**EXERCISE:** Find the line containing "vfov_deg: 19.1" in the entries below. Reproduce that line and each one after it to the end, exactly, with no other lines.

---------- EXERCISE MATERIAL ----------

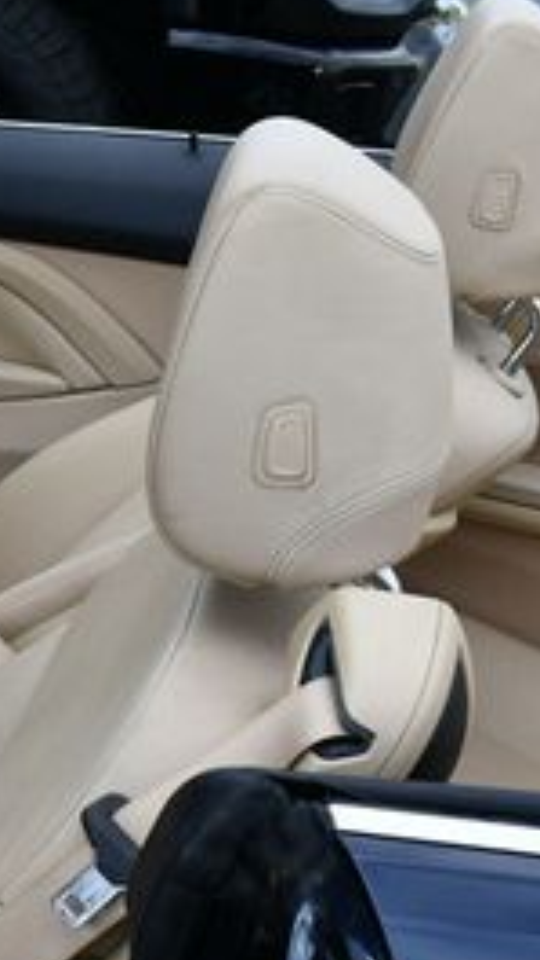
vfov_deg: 23.2
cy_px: 688
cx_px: -547
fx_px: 2317
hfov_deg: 11.8
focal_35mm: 91
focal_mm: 18
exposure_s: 1/250
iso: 200
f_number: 6.3
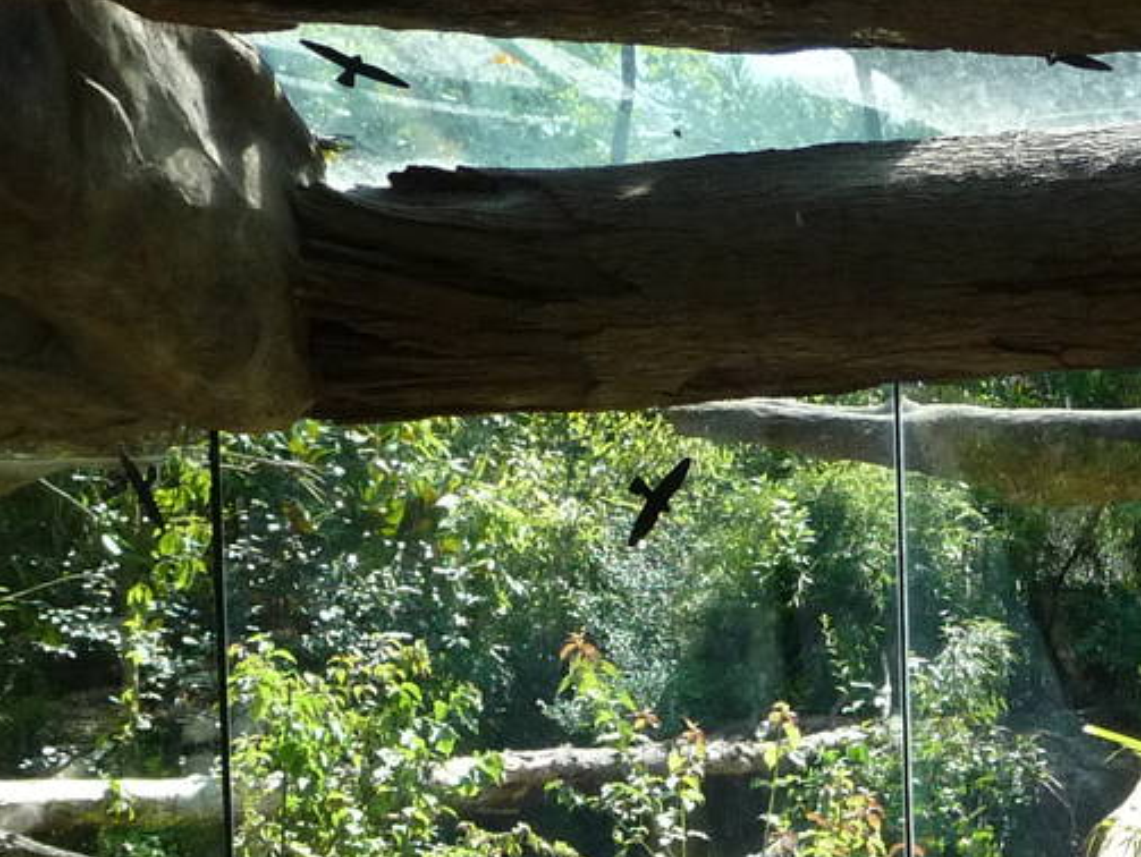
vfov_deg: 16.4
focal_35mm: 89
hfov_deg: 21.6
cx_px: 978
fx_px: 2936
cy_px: 807
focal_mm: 4.7
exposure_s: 1/500
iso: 250
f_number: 3.3
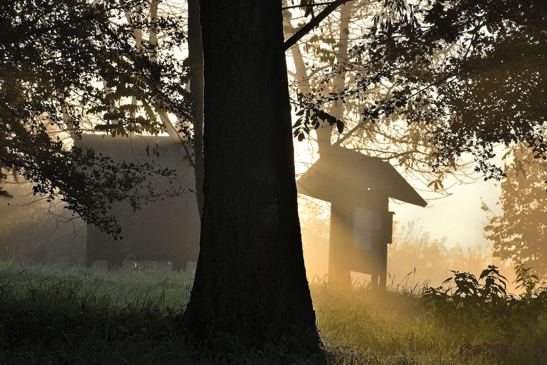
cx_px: 274
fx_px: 2097
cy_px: 182
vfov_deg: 9.9
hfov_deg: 14.9
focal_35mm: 138
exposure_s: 1/200
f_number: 13
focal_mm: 92
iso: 250
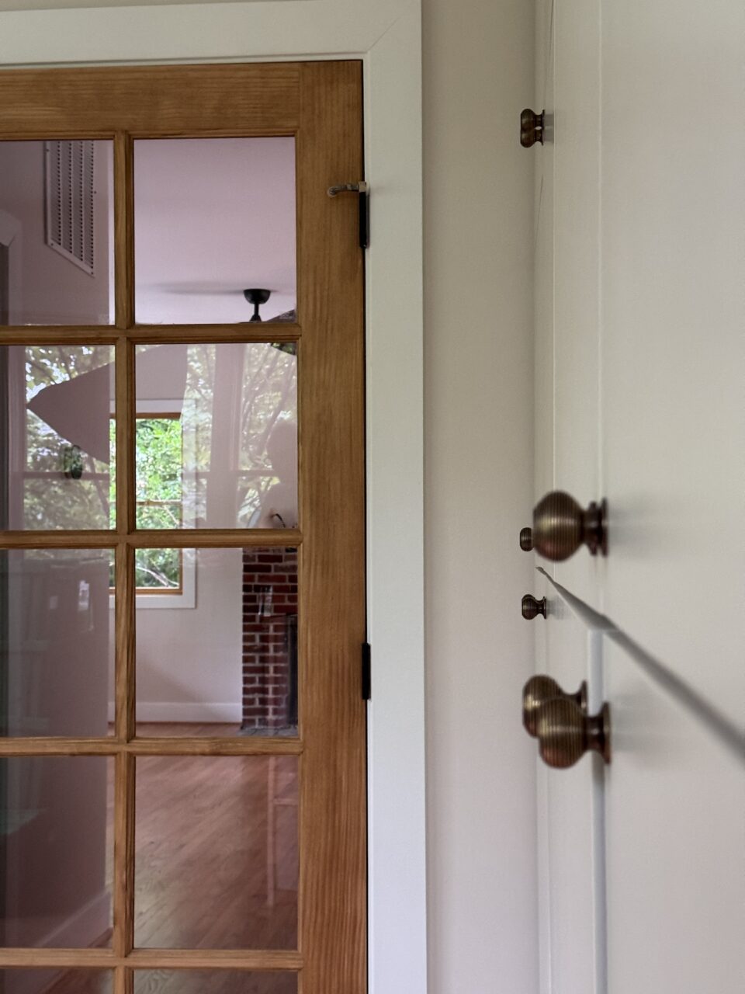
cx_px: 372
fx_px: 1377
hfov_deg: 30.3
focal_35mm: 48
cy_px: 497
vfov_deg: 39.7
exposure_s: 1/60
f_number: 1.78
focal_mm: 6.76
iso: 250
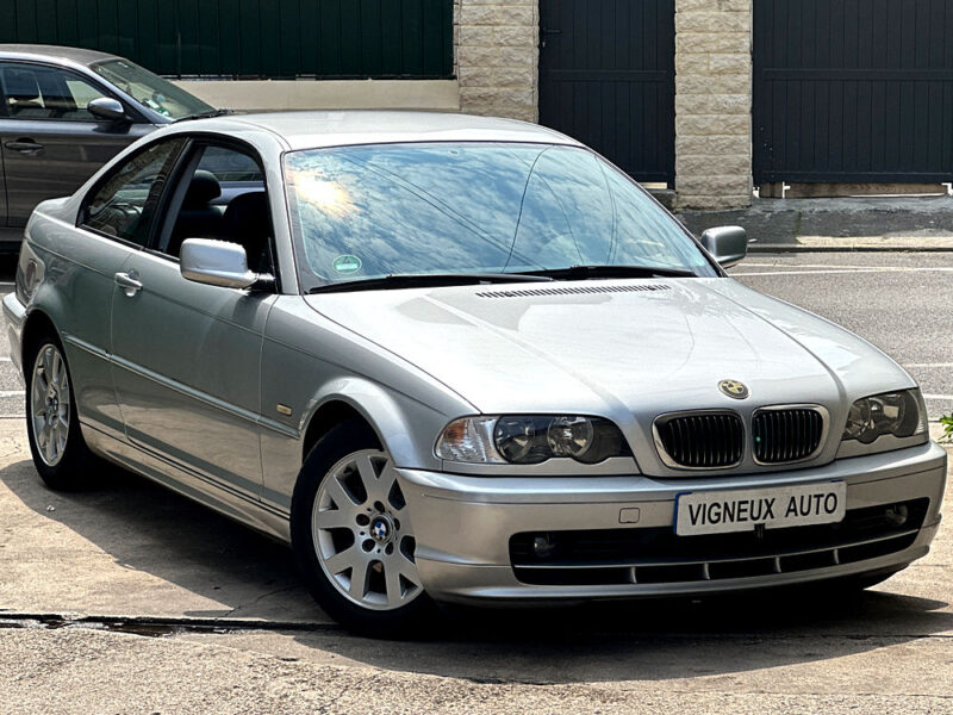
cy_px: 358
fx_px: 2120
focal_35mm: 77
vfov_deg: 19.1
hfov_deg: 25.3
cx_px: 476
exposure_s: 1/791
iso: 32
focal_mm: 9
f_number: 2.8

----------

**YOUR SOLUTION:**
vfov_deg: 19.1
hfov_deg: 25.3
cx_px: 476
exposure_s: 1/791
iso: 32
focal_mm: 9
f_number: 2.8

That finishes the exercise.